Low Cut Connie was recently called “the essence of what rock n roll should be” by Greg Kot (Sound Opinions / NPR)..and the New York Times has said “their live show is a phenomenon.” They have been a rolling DIY caravan with an explosive live act bubbling under the surface of the music industry for 5 years, building an obsessive fanbase from all walks of life…white and black, straight and gay, young and old…salty lunatics of every persuasion. Even former President Barack Obama is a fan. He chose their anthem of low-brow American life “Boozophilia” for his Spotify Playlist and met with Weiner at the White House in 2016.
But with Dirty Pictures (part 1), Low Cut Connie moves beyond the drunken bar boogie they have become associated with into a deeper, darker, dirtier American life.
“We’ve been thought of as a great party band by so many people, and we wear that as a badge of honor, but I really wanted to go deeper with this record.” Weiner said recently. “We’ve been travelling this country now for a number of years, meeting people of all stripes, entertaining them in their bars and sleeping on their couches, laughing hard, holding them tight and sweating it out with them…I wrote this record really thinking about how people are feeling and living in this country these days. It’s a wild scene out there.”
And what is it that best brings Americans together in such wild and dirty times? Weiner has a simple answer: “Rock n roll. Nothing moves people more…it’ll make the most unsuspecting citizen hot, horny, angry, weepy and emotional and ultimately open to life like never before. I’ve seen it happen. That’s what we do. We change the molecules in the room.”
Whether they succeed or not, Low Cut Connie always attempts to make us feel something real, something very raw. With Dirty Pictures (part 1), this little rock n roll band from Philadelphia attempts to undress America, laughing and crying real tears with us all night long.
Led by dynamic young singer-songwriter Nate Cook, Boulder quartet the Yawpers recall a grittier version of Wilco, with as much raw country sensibility as twisted indie imagination. Equally akin to Deer Tick, Tom Waits, Bob Dylan and Elvis, The Yawpers give a fresh blend of indie-country and rock ’n’ roll. The Band has just released its debut, full-length record, Capon Crusade.
The Yawpers roar over the roofs of a world filled with the ruined and the forgotten, where big dreams and small towns are pitched to the collective curb, and lost men and con men roam the gutters and pulpits.

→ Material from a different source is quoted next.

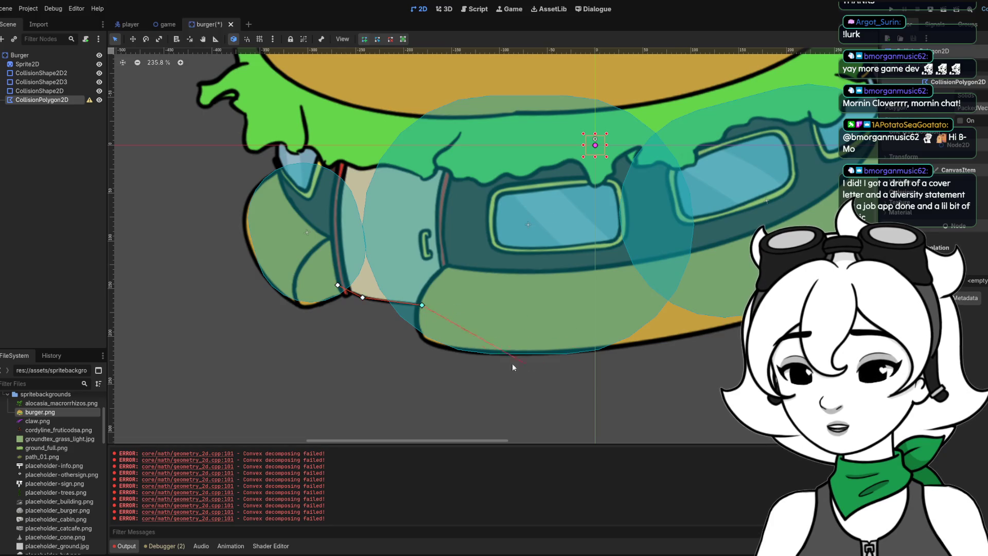
pyautogui.click(598, 349)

American Man taps into the disparate, murky pools of the American musical lexicon; dark country to kinetic punk, acid blues to flared jeans boogie, low-brow backdrops pitted against high-minded literary references. It’s an edgy, engrossing trip.
Shimmering against blacktop fever dreams and Elvis’s ghostly sneer are the anarchic impulses of the MC5 and psychedelic muscle of Leslie West’s Mountain and Blue Cheer. Raw and melodic, infectious and irreverent, American Man is an update on the Springsteen tramp’s dream of getting out while you’re young, this time played for the inhalants generation. It’s the suicide rap played out in the desert, without velvet rims or everlasting kisses, the tramp as much a drifter as a romantic.